- Exercise -
Please give the number of lines in the material below that contain "always", and provide nothing besides that number.

- Available data -
☆ ☆ ☆ ☆ ☆ ☆ ☆

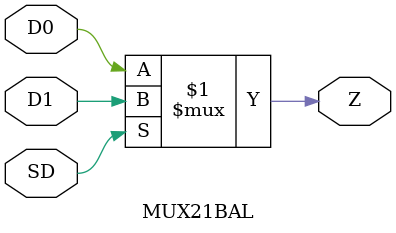
<source format=v>
`timescale 1ns/10ps

module MUX21BAL (Z,D0,D1,SD);

  output  Z;
  input   D0;
  input   D1;
  input   SD;

  wire Z_; 
  wire Z,SD,D0,D1;

  //  *** MUX21_UDP u0 (Z_,SD,D0,D1);
  // *** buf b1 (Z,Z_);


  assign Z = (SD) ? D1 : D0; // ***
  

endmodule

</source>
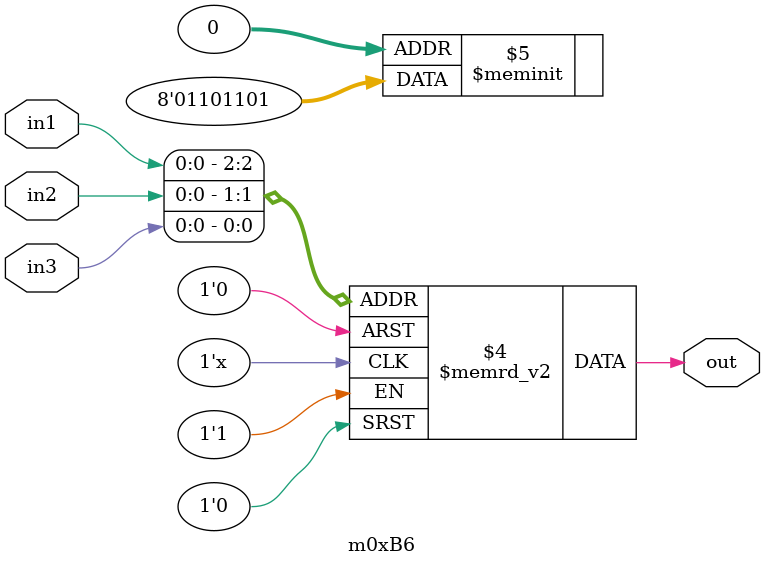
<source format=v>
module m0xB6(output out, input in1, in2, in3);

   always @(in1, in2, in3)
     begin
        case({in1, in2, in3})
          3'b000: {out} = 1'b1;
          3'b001: {out} = 1'b0;
          3'b010: {out} = 1'b1;
          3'b011: {out} = 1'b1;
          3'b100: {out} = 1'b0;
          3'b101: {out} = 1'b1;
          3'b110: {out} = 1'b1;
          3'b111: {out} = 1'b0;
        endcase // case ({in1, in2, in3})
     end // always @ (in1, in2, in3)

endmodule // m0xB6
</source>
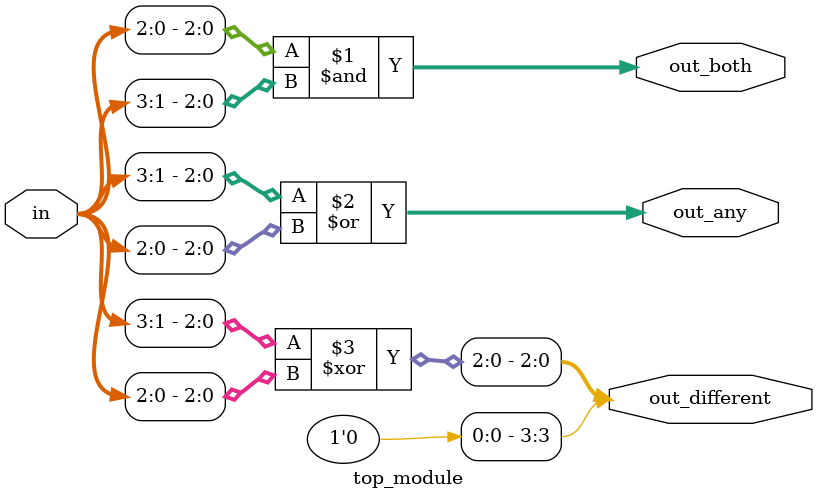
<source format=sv>
module top_module (
	input [3:0] in,
	output [2:0] out_both,
	output [3:1] out_any,
	output [3:0] out_different
);

	assign out_both = in[2:0] & in[3:1];
	assign out_any = in[3:1] | in[2:0];
	assign out_different = {1'b0, in[3:1] ^ in[2:0]};

endmodule

</source>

☆ ☆ ☆ ☆ ☆ ☆ ☆

- Task solution -
2